Originally Posted by
Cristo
Part of the process of discovering and inventing is throwing magic ideas.
Then once in a while some of them work. Or maybe I'm just a fool again.
I'll briefly explain my idea of processor. Usually the dictionaries are limited in size or by any other factor, like computational. I thought of how to get into dictionaries or process all type of data and info in the enwik file, so everything could be represented in less bytes than it is, but without converting it in random-like/binary data, so the pre-compressor just changes the way in which the data is represented using dictionaries and other techniques, but is not strictly compressing. Just getting the lesser value to represent it. (That was the occam principle similarity, shaving the symbols to the simpler possible, which would be obvious but is not done)
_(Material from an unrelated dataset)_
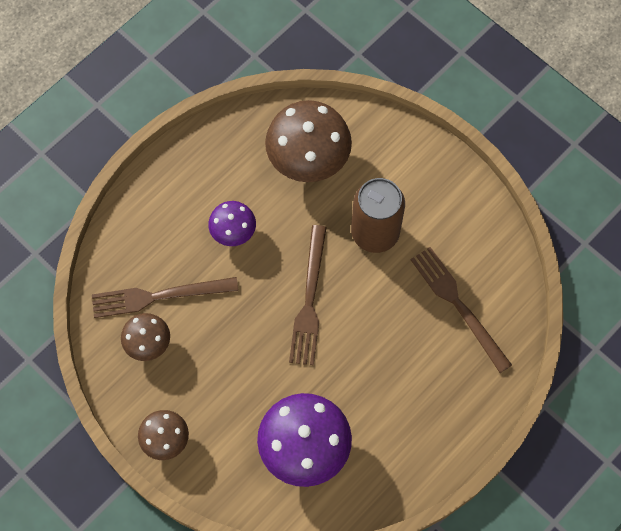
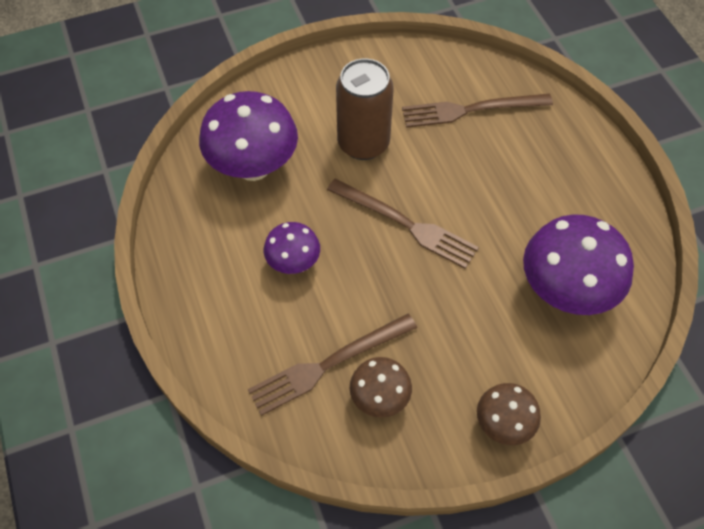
camera: 65 degrees left, 10 degrees down
(159, 296) = (328, 364): brown fork -> brown fork turned 45 degrees clockwise
(308, 160) = (253, 166): brown mushroom -> purple mushroom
The various classes or categories are: wikipages, xml, tags, markdown, phrases, words, numbers including things like dates and ips, punctuation marks. Then there are content mixer/un-mixers.
The resulting file weights less than the original but is not compressed yet. Then a binary compressor should compress it more than the original file because it doesn't care about what the symbols represent.
Compare for example:
Lorem ipsum Lorem ipsum Lorem ipsum
and
Lorem
ipsum
lilili
being the program size negligible the second one should be compressed less.
Here for words. Same for all the classes of data.